I'm trying to merge several rows into one (this calculation should be done separately on groups, in this case variable id
can be used to group), so that no NA values are left.
# initial dataframe
df_start <- data.frame(
id = c("as", "as", "as", "as", "as", "bs", "bs", "bs", "bs", "bs"),
b = c(NA, NA, NA, NA, "A", NA, NA, 6, NA, NA),
c = c(2, NA, NA, NA, NA, 7, NA, NA, NA, NA),
d = c(NA, 4, NA, NA, NA, NA, 8, NA, NA, NA),
e = c(NA, NA, NA, 3, NA, NA, NA, NA, "B", NA),
f = c(NA, NA, 5, NA, NA, NA, NA, NA, NA, 10))
# desired output
df_end <- data.frame(id = c("as", "bs"),
b = c("A", 6),
c = c(2, 7),
d = c(4, 8),
e = c(3,"B"),
f = c(5, 10))
No need to delete the question, it may be helpful to some users.

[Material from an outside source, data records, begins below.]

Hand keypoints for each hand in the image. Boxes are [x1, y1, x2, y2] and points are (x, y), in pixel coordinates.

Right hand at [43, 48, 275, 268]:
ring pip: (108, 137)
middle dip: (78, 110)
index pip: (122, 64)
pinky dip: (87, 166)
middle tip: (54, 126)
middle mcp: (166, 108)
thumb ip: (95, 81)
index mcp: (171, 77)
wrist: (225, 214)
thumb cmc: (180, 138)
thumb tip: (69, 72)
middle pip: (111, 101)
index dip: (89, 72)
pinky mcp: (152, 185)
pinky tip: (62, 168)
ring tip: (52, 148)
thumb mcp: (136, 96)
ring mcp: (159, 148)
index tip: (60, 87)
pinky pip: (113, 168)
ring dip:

This summarises each group to the first non NA occurrence for each column.
library(dplyr)
df_start <- data.frame(
id = c("as", "as", "as", "as", "as", "bs", "bs", "bs", "bs", "bs"),
b = c(NA, NA, NA, NA, "A", NA, NA, 6, NA, NA),
c = c(2, NA, NA, NA, NA, 7, NA, NA, NA, NA),
d = c(NA, 4, NA, NA, NA, NA, 8, NA, NA, NA),
e = c(NA, NA, NA, 3, NA, NA, NA, NA, "B", NA),
f = c(NA, NA, 5, NA, NA, NA, NA, NA, NA, 10))
df_start %>%
group_by(id) %>%
summarise_all(list(~first(na.omit(.))))
Output:
# A tibble: 2 x 6
id b c d e f
<fct> <fct> <dbl> <dbl> <fct> <dbl>
1 as A 2. 4. 3 5.
2 bs 6 7. 8. B 10.
You will, of course, get some data lost if there is more than one occurrence of a value with each group for each column.